** Given data follows **

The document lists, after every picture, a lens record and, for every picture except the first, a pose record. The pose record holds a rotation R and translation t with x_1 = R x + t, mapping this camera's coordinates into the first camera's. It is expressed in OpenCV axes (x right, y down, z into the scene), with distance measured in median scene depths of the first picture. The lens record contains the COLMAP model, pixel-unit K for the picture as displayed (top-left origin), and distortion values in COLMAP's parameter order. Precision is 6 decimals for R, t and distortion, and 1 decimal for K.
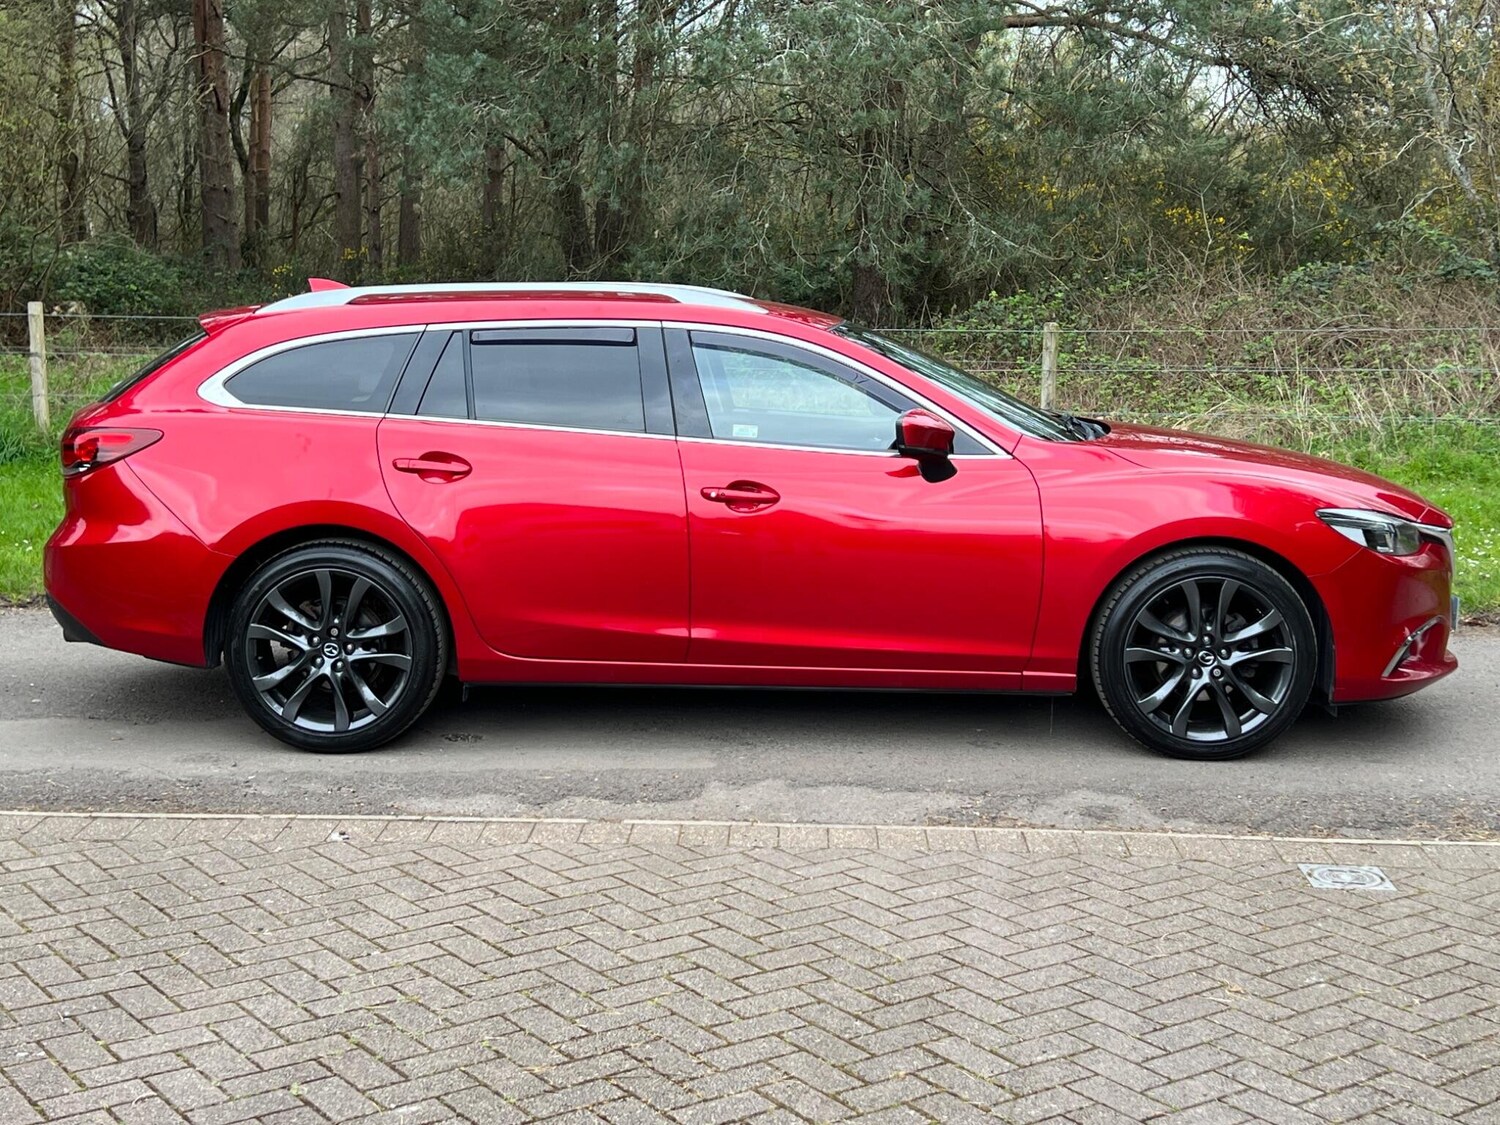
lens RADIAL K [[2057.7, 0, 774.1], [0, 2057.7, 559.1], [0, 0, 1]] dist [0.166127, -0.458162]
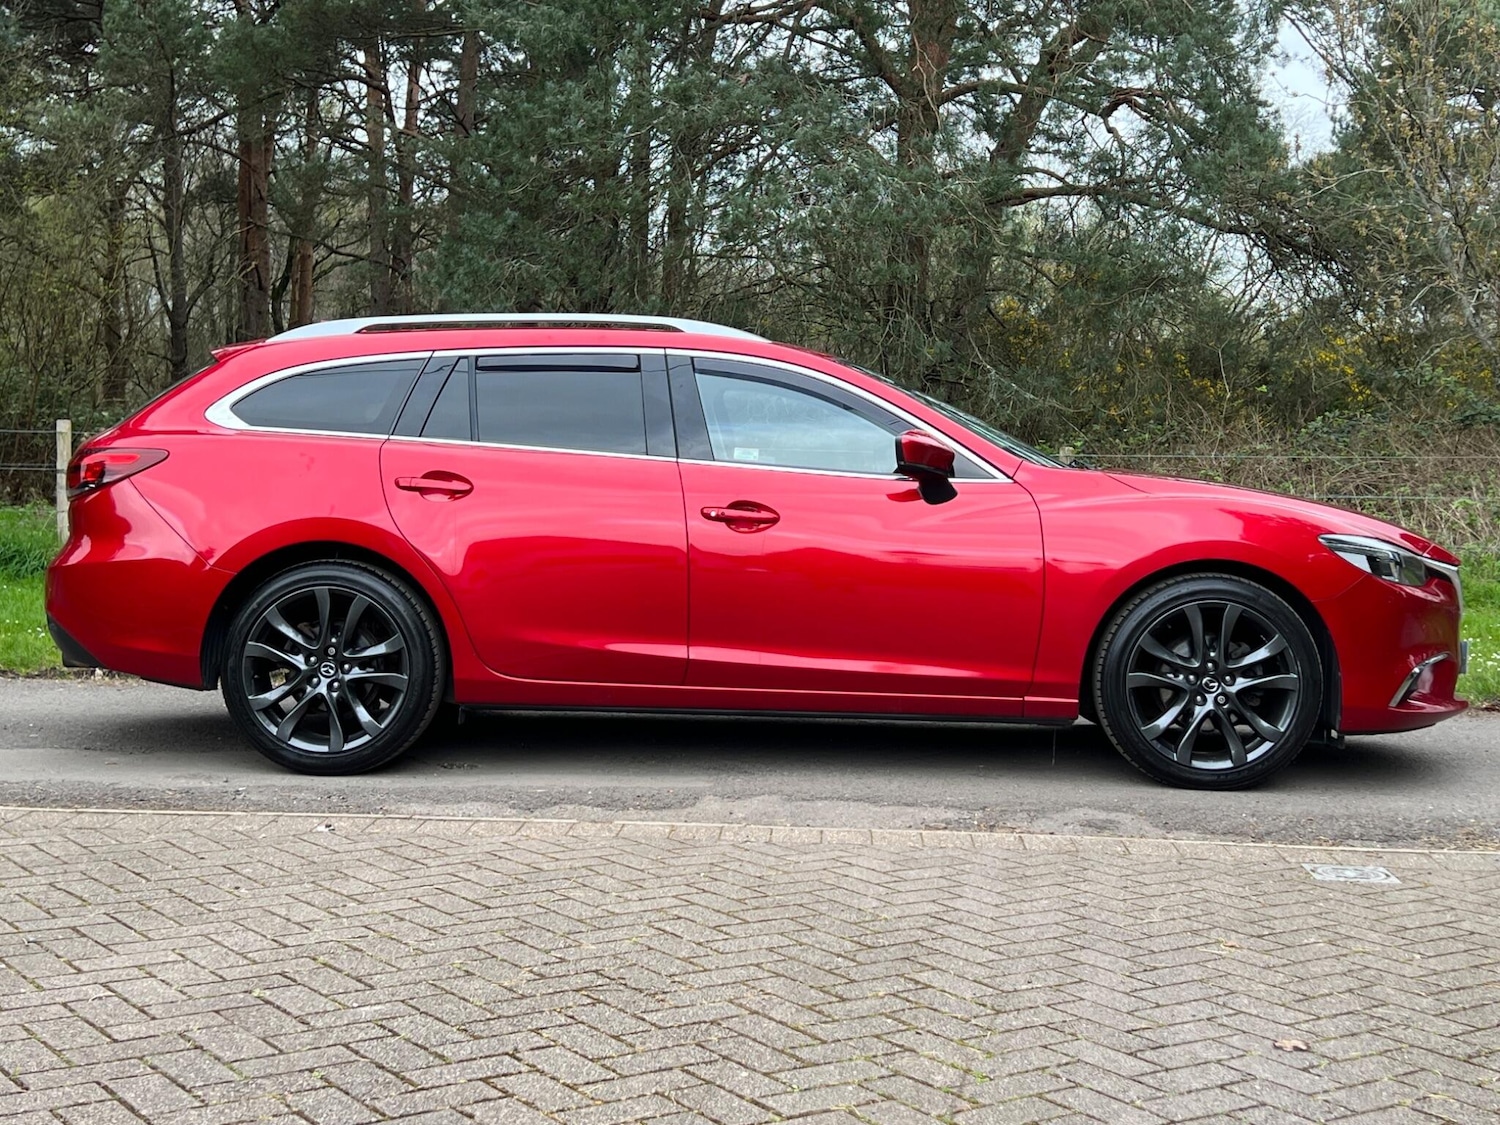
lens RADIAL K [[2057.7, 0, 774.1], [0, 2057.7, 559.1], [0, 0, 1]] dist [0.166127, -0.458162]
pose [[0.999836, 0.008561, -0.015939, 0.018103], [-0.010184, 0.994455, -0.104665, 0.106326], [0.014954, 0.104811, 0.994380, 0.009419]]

** End of Given data **

• _Problem description_
All the material above should be written out exactly, with images omitted.

• _Output_
The document lists, after every picture, a lens record and, for every picture except the first, a pose record. The pose record holds a rotation R and translation t with x_1 = R x + t, mapping this camera's coordinates into the first camera's. It is expressed in OpenCV axes (x right, y down, z into the scene), with distance measured in median scene depths of the first picture. The lens record contains the COLMAP model, pixel-unit K for the picture as displayed (top-left origin), and distortion values in COLMAP's parameter order. Precision is 6 decimals for R, t and distortion, and 1 decimal for K.
lens RADIAL K [[2057.7, 0, 774.1], [0, 2057.7, 559.1], [0, 0, 1]] dist [0.166127, -0.458162]
lens RADIAL K [[2057.7, 0, 774.1], [0, 2057.7, 559.1], [0, 0, 1]] dist [0.166127, -0.458162]
pose [[0.999836, 0.008561, -0.015939, 0.018103], [-0.010184, 0.994455, -0.104665, 0.106326], [0.014954, 0.104811, 0.994380, 0.009419]]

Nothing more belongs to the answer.